Quando entraram na delegacia o quadro era o seguinte. O Odivar com uma orelha sangrando, a Leonor com um hematoma no rosto onde o cotovelo do Odivar a acertara. Os dois falando ao mesmo tempo, até o delegado mandar que parassem e passar a interrogá-los separadamente. Começando com a Leonor. O que acontecera?
– Eu estava mordiscando a orelha dele e...
– Mordiscar não é morder! – interrompeu Odivar.
O delegado mandou-o esperar sua vez. E mandou Leonor continuar.
– Eu estava mordiscando a orelha dele, doutor, como sempre faço, e ele me acertou uma cotovelada. É uma coisa carinhosa que eu faço doutor, e que ele sempre gostou. Mas desta vez me deu uma cotovelada.
Odivar começou seu depoimento dramaticamente. Mostrando a orelha ensanguentada.
– Eu vou levar pontos! Isto aqui é uma mordiscada? É uma coisa carinhosa? Mordiscar não é morder! Se eu não tivesse dado a cotovelada ela tinha arrancado a minha orelha!

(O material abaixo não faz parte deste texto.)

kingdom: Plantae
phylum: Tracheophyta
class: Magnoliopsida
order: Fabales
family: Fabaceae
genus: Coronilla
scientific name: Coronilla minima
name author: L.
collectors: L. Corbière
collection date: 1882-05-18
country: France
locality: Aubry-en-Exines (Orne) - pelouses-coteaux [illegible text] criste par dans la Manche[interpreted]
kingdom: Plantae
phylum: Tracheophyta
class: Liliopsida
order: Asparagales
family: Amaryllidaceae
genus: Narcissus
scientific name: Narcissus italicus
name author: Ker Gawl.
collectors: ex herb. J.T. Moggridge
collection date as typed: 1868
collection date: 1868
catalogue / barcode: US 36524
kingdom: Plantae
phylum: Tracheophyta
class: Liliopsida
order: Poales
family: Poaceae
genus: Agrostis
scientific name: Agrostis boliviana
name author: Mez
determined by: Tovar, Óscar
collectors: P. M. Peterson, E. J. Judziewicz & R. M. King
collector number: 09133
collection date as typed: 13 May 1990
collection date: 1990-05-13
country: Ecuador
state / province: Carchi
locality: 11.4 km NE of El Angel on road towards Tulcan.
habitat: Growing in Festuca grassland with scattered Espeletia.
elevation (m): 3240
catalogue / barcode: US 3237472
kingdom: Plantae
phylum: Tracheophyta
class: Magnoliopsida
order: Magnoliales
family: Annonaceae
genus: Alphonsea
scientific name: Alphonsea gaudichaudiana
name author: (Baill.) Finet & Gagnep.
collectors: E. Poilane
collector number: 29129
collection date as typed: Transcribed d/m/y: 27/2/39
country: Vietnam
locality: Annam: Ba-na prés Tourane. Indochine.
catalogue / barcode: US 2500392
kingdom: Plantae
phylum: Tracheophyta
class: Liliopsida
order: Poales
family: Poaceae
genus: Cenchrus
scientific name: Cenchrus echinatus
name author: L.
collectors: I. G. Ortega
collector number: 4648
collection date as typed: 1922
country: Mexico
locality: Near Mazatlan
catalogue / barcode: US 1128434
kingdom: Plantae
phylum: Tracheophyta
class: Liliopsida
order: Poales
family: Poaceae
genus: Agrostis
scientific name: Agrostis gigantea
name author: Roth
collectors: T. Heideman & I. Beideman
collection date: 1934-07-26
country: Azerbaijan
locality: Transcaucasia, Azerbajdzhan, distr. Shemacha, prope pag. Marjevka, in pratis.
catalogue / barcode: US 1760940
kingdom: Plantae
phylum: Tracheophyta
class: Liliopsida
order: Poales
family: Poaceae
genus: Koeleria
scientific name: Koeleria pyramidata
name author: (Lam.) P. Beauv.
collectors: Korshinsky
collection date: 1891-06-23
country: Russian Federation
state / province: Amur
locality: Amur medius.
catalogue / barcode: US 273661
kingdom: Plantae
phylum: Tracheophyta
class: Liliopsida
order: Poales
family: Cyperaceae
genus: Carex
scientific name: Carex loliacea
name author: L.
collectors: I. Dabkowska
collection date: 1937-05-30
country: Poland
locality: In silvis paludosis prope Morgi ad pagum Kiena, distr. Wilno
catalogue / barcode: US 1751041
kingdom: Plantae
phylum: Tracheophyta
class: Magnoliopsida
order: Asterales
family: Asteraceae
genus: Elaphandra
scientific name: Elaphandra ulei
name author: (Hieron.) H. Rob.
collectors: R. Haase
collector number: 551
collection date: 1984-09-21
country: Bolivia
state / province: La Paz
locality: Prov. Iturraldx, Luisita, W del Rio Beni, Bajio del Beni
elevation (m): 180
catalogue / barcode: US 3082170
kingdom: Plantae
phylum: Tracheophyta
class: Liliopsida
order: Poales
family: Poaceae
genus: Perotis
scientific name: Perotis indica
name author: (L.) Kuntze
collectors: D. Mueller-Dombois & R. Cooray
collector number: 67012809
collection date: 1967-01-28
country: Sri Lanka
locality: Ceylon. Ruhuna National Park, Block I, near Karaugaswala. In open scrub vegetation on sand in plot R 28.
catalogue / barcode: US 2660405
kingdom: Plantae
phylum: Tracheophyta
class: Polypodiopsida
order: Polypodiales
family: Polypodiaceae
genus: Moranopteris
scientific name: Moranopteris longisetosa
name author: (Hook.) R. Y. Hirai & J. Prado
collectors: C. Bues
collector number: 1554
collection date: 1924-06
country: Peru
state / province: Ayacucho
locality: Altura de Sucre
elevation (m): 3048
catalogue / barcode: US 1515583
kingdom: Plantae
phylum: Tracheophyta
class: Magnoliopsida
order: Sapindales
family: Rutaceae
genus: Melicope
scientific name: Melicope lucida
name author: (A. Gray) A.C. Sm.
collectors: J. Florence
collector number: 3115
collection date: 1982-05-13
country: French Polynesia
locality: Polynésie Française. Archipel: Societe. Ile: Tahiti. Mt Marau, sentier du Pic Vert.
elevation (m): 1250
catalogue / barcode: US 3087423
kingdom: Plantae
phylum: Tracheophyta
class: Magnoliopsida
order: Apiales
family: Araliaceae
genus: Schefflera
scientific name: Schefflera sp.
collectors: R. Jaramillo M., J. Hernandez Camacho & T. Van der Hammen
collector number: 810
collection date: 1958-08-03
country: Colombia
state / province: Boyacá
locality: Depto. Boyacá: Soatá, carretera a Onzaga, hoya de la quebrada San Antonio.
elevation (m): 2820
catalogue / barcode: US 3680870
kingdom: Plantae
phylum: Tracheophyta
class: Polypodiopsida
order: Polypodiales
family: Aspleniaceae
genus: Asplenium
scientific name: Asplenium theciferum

O delegado filosofou. Mordiscar não é morder, e é. É uma mordida metafórica. Uma mordida mitigada. Isso. O delegado gostava de “mitigada”. A fronteira entre a mordida mitigada e a mordida real era a fronteira entre o amor e as suas deformações pelo tempo: o ódio, o tédio, o desequilíbrio. A Leonor tinha alguma razão para morder a orelha do Odivar até sangrar?
– Nenhuma! Nenhuma! – gritou o Odivar.
Tinha uma: ele não ficava mais todo arrepiado, como antes. Mas isso Odivar não disse.
– E então, dona Leonor?
– Não mordi. Mordisquei. E, sei lá, me descontrolei.
– Não mordisque mais, dona Leonor.
– Nunca mais.
Outro inimigo do amor é a semântica.